Aunque sin grandes aspavientos.
Porque más allá de algún desfonde vocal tan evidente como el del bajo Carsten Wittmoser —en la función asistida su canto desfiatado como Lord Sidney condicionó penosamente todas sus intervenciones—, también podrían apuntarse interpretaciones destacadas como el Don Profondo de Armando Gama (bufo no sólo en su papel, sino en la personalidad, relajada, sin la preocupación que otros tenían en el rostro por lo que debían cantar), el Barón Trombonok algo amanerado pero divertido de Josué Cerón, el don Álvaro de Carlos López, la voz pequeña pero estilosa del Conde de Libenskof del argentino Santiago Ballerini, la corrección vocal y mesura de Gabriela Flores, el esfuerzo de Alejandra Sandoval en busca del decoro, o la participación vocal solvente y maravillosa actuación del bajo Charles Oppenheim, un médico de balneario más que profesional cuyo sabroso baile de la primera parte de la obra lo envidiaría el mismísimo doctor Simi fuera de sus farmacias.
Una mención honrosa merece el director de escena Carlos Corona en su debut operístico.
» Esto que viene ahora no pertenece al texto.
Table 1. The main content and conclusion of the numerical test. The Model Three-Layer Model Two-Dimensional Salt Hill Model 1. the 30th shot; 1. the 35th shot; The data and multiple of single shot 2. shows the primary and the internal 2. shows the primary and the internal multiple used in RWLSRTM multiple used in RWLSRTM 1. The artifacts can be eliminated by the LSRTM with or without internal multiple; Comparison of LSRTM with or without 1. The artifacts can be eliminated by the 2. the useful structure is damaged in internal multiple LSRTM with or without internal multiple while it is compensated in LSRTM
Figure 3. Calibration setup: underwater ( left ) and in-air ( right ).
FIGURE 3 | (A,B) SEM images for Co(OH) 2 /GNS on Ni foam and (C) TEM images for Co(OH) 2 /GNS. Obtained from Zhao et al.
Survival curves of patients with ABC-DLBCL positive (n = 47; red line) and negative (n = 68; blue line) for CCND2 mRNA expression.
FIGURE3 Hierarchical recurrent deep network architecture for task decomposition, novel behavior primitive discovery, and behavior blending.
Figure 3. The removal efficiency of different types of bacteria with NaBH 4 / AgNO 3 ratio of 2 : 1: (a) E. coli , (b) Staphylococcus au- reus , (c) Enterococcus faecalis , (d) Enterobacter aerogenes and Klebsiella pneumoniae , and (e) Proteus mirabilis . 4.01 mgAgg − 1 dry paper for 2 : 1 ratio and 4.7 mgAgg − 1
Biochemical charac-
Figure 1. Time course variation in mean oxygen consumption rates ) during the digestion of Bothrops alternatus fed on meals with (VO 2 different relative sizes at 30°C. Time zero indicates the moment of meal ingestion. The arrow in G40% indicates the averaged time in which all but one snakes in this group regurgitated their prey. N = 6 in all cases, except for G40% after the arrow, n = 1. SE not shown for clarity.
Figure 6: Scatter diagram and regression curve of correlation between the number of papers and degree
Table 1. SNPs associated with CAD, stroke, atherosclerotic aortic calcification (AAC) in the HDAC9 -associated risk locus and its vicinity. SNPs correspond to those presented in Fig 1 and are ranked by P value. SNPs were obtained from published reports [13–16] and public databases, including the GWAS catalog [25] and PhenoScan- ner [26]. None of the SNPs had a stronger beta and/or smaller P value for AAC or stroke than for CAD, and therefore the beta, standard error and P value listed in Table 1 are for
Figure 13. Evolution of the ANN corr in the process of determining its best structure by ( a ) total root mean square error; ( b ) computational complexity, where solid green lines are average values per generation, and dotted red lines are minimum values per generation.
No sólo porque su trabajo discurrió fuera de los clichés de los habituales ponedores en escena que rondan Bellas Artes, sino porque en conjunto con la escenografía e iluminación de Jesús Hernández, dio vida al escenario a través del uso de las dimensiones y los recursos técnicos del foro.
La plataforma con pisos del hotel (recepción, cuartos, terraza y más) subieron, bajaron; por sus diversos espacios y recovecos transitaron los personajes, con naturalidad. Ese abundante movimiento —que molestó a más de una diva por creer erróneamente que le robaba foco—, incluso se quedó algo corto. Pudo ser más fluido en algunas escenas algo estáticas, aprovechando la interacción de los cantantes y, más todavía, el frenesí rítmico y musical en el que desembocan los caminos rossinianos.
El otro artífice de este montaje que debe subrayarse es el joven concertador Iván López Reynoso. Su labor al frente de la Orquesta y el Coro del Teatro de Bellas Artes demostró su gusto y entendimiento por la voz, además de una limpieza técnica del sonido instrumental que no es asunto menor en el belcanto. Si algunos pasajes crescendos y concertantes, que siempre mantuvo en control, pudieran haber lucido más, no dependió tanto de él, sino de la (in)solvencia de recursos de algunos cantantes. Sería interesantísimo verlo crecer, desarrollarse, ya no sólo con el grupo habitual que lo acompaña desde hace tiempo en diversas producciones o en sus talleres, sino con artistas que lo impulsen hacia arriba, que lo potencien, a los que su talento y generosidad no deban cargar sobre los hombros.
Es también a López Reynoso, sin duda, que este tipo de títulos infrecuentes (Viva la mamma está entre ellos) hayan llegado a la OBA. Esta vez su pasión y entusiasmo hizo sentir a muchos rossinianos, a la Compañía misma. No todos lo fueron, si alguno lo fue. El tiempo dirá si su voz, sus inquietudes, consejos y propuestas, siguen llegando hasta Palacio. O si eran lo que éste requería.